With a reputation for supplying reliable gearboxes, Stober Drives Inc. (Maysville, KY) was understandably concerned when product returns suddenly spiked. A variety of the company’s gearboxes, which had a failure rate of just 0.5% per three years, and a mean time to failure (MTTF) of more than seven years, were being returned at an unacceptable rate.
Adding to the situation’s criticality was that the returns were coming in under the company’s three-year standard warranty. Stober quality had made the long warranties possible and they worked as a powerful purchasing incentive, but now the warranties were incurring an expense.
Suspecting that a portion of the failures were in some way related to the gearboxes’ inboard ball bearing set, Stober Drives’ Product Manager Mike Mitchell contacted bearing supplier SKF USA Inc. (Kulpsville, PA) for assistance. The purpose of the bearings is to secure the gearbox’s shaft while it is rotating under load. Mitchell knew that poor bearing quality was unlikely because the company had been sourcing bearings from SKF for 15 years without incident. Yet, something was definitely amiss.
Mitchell shipped gearboxes that had failed to SKF USA Inc. headquarters, which houses a bearing inspection and failure analysis lab. What SKF engineers found was evidence of faulty gearbox bearing installation, which could occur only during the gearbox assembly process. Equally spaced axial dents on the bearing’s outer raceway demonstrated that improper impact procedures had been employed, and blue discolorations revealed the use of excessive heat.
The solution called for expert bearing installation training. To that end, an SKF engineer developed a custom training program that would explain the need to follow proper installation procedures. “Our objective was to have SKF train our assemblers in best practices at every step,” Mitchell notes.
One essential practice concerned the process of driving a bearing onto the gearbox shaft to achieve an interference fit, a fit that is sufficiently tight to hold the bearing in place on its rotating shaft. In some cases, assembly personnel had been applying pressure or impact to the bearing’s outer race, an improper procedure that causes contact to take place on the bearing’s rolling elements and raceway, and which produced the telltale evenly spaced dents. The training program stressed the need to apply pressure or impact only to the bearing’s inner ring, a practice that moves the bearing along the gearbox’s shaft without damaging any gearbox component.

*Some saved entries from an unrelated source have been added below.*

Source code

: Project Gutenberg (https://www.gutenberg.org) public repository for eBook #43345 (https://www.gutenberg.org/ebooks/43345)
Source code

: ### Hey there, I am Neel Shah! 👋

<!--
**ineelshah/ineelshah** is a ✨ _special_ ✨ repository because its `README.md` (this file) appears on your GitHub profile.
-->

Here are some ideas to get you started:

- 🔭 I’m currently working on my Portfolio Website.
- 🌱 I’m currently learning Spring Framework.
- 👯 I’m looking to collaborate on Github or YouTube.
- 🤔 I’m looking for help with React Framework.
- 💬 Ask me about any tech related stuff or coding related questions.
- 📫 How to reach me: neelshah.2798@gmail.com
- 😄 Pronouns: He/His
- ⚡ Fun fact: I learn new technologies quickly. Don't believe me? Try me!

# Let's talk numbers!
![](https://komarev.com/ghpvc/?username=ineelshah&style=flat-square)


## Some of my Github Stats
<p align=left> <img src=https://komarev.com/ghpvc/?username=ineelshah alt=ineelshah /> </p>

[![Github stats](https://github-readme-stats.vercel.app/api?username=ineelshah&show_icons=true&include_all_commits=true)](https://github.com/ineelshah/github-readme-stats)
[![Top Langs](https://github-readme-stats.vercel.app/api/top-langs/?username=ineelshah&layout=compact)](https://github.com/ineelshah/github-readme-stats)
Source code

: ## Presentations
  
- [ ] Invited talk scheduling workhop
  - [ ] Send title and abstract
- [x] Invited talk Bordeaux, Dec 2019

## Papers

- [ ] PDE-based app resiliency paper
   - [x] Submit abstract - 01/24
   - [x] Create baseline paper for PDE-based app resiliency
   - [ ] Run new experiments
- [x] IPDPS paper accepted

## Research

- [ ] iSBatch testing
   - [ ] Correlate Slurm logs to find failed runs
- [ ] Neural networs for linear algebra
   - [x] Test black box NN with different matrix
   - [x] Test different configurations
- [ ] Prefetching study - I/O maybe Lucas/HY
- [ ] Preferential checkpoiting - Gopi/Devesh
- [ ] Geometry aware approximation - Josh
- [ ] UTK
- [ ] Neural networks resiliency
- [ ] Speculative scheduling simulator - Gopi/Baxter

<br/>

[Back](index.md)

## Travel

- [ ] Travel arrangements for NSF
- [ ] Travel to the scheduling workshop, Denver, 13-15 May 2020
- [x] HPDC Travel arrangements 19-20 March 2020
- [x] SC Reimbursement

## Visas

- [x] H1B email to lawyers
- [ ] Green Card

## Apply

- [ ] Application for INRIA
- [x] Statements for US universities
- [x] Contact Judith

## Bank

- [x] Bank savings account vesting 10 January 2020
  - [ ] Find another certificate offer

The proper use of heat, which is best achieved via induction heater or oil bath, was also stressed in the training program. When a bearing is heated, the inner ring expands for fitting onto its assigned shaft. As it cools, the inner ring grips the shaft tightly to achieve the needed interference fit. Improper heating can weaken the bearing material. SKF’s engineer instructed Stober’s assemblers to not exceed 250 F with the bearing.
The results of the training have been dramatic. Bearings returned under warranty have dropped 42%. And a bonus, scrap associated with improper assembly practices has been reduced by 48%.
“No longer is a shortcut taken by grabbing a ball peen hammer to tap an outer race to seat the bearing,” Mitchell says. “Our assemblers do the job right every time with heat and proper press tools. As a result, we are seeing improved life cycles and a more robust and reliable gearbox product for the most demanding applications.”
Since the initial training was completed, SKF has conducted additional seminars to train dozens of new personnel and refresh the skills of existing assembly workers. The ongoing program benefits Stober’s ISO quality system. “Continuous process improvement is an ISO requirement,” explains Mitchell. “The SKF bearing installation training not only improves an essential part of our gearbox assembly process, it also helps us maintain our high quality standards, which is a key Stober business priority.”